The thing of it is though is these abortion comments and bills did not receive a ton of coverage. What did was a photo from 1984 where the future governor may have been in blackface, a KKK hood, or none of the above as the story and his memory of the party changed. There were calls for his resignation from many in his own party; however it seems at least at the time of this writing that he will be staying on.
I think we can all agree wearing a KKK hood at a party, or wearing black face, really isn’t appropriate and is insensitive. It’s wrong. That’s clear.
But here’s what I found a bit perplexing: there was far less outrage over the liberalizing of laws to kill unborn children then there was from a photo taken at a party in 1984 that was just discovered.
So which is the greater moral evil here?
I use this case as just one example. The point is there are degrees of moral gravity.
Whatever it is that crops up, we should know the issue, ask ourselves what does the Church teach on it, and respond appropriately.

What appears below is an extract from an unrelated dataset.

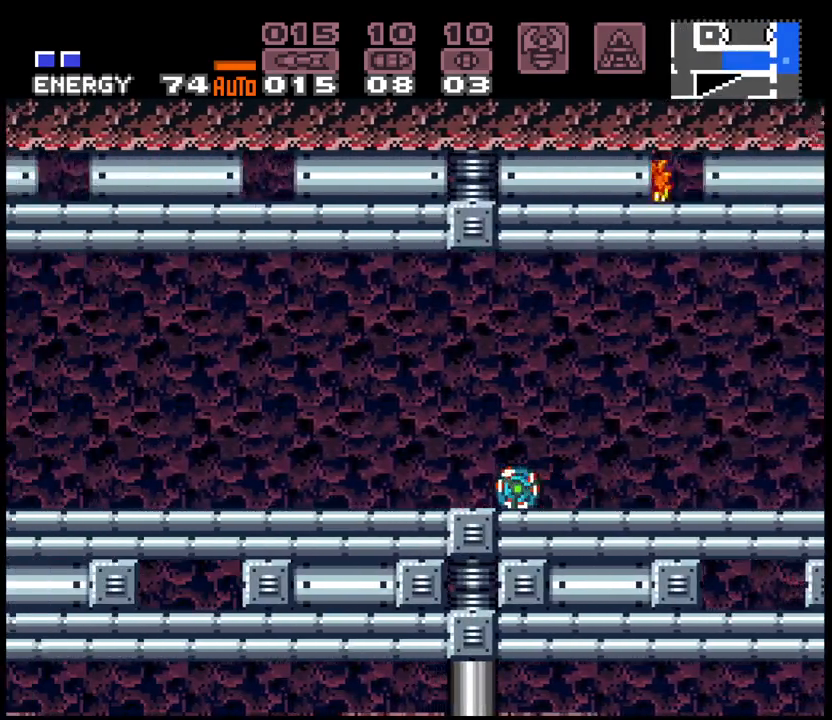
{"dt_ms": 500, "buttons": ["DPAD_LEFT"], "events": [[33, "A", "up"]]}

With respect to the photo, were I in Virginia and a supporter of someone who had been in the photo, I’d want to know was it taken recently or long ago? Has the person changed? What do their beliefs represent now?
Second, we also have to know the facts of the story too. We’ve seen time and time again how a story gets people riled up and leads them to rush to judgment, sometimes getting the facts wrong and in the process destroying a person’s reputation. If you are outraged about something that seems offensive, make sure it’s a factual story first!
But third, we also have to remember people do change. Can we be outraged over a sin? Yes. But what if a person says “I made a mistake, I’ve learned from it.”? We must remember that it’s easy to get outraged about things that come to light, and in the day of social media it’s easy for a person’s past to come back and bite them. But are we open to people changing? When things come to light, we also need to be open to recognizing that people can change. As I’ve said before, if all moments of your life were on tape, how would that look if someone took a few minutes or even seconds and that now defined you?
Lastly, as I said we must be people of action too. As someone who has always been fond of history, I’ve often wondered why there was at times such a lack of outrage at various points. Today, how can so many say “I’m against abortion and would never consider it, but who am I to tell someone what to do with their body?” There are indeed things that should make us angry, but the anger needs to lead to action.
My gut tells me that while a quick read of media outlets might make it seem like everyone is offended, as I said my sense is most people aren’t, and some that do get offended don’t get offended at the right things. Hearing confessions now for 12 years and going to confession for about 33 years now, I can assure you we all do things we aren’t proud of. God wasn’t offended though by our sinfulness; He chose to act and become one of us and suffer and die for us all.
Outrage has it’s place – but hopefully it always leads to change, where we are angry at some of the things we do and some of the things that others do, but do not wallow in shame or anger, but use God’s grace to replace hate with love, despair with hope, and anger with peace. Shouting on social media may be all well and fine, but far better is conversion and learning from mistakes we make and recognizing evil so it can lead to true conversion and change.